I struggled with my career, never quite finding my niche. I went through a series of bad jobs with difficult bosses, always insecure because I’d never achieved the success that had seemed so tantalizingly close. I worked at a few high powered sales jobs, miserable at the one I was successful at and completely failing at the one I liked.

When I finally started to see some professional success, my husband joined the Army and was sent to Korea. I quit my job to come here, and I agonized.

I was nearing 40, and I had nothing to show for it. My fellow high school students went on to run major companies, took hiking trips to Tibet, and saved the whales in their spare time. What was I? An Army dependent with no identity outside of my husband. No career, no future. I had three great children, but was that it? Was that all there was to life? What would I do when they grew up and left?

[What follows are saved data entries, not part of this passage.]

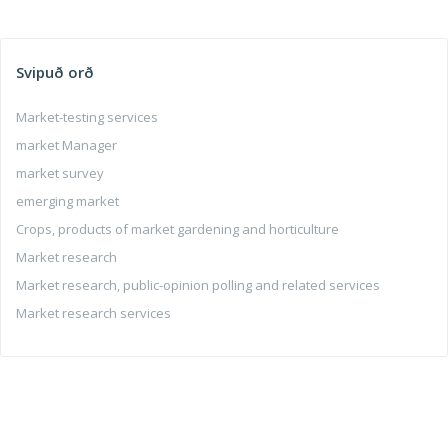
Svipuð orð
Market-testing services
market Manager
market survey
emerging market
Crops, products of market gardening and horticulture
Market research
Market research, public-opinion polling and related services
Market research services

I spent countless hours crying out to God. Why am I here, here in Korea and here on earth? Do I matter or am I just a failure?

It’s taken two years (I’m kind of a slow learner!), but I’m beginning to understand. God does not define success the way I do. Success in God’s eyes has nothing to do with money, possessions, career, relationships, or even happiness. I can lose everything and still be a success because God has eternal vision. He sees what’s beyond, not just the here and now.

If I’m caught up in the world’s definition of success, it’s because I’ve forgotten 2 Corinthians 4:18, “So we fix our eyes not on what is seen, but on what is unseen. For what is seen is temporary, but what is unseen is eternal.”

God’s definition of success is very simple, not easy, but simple. “Therefore, I urge you brothers, in view of God’s mercy, to offer your bodies as living sacrifices, holy and pleasing to God – this is your spiritual act of worship.” (Romans 12:1)

God wants everything. He wants my hopes, dreams, desires, fears, even my very life. If I’m striving to serve him in this way, to lay everything on the altar before him, then I’m a success, no matter what the world says, even if I’m not hiking Tibet or saving whales!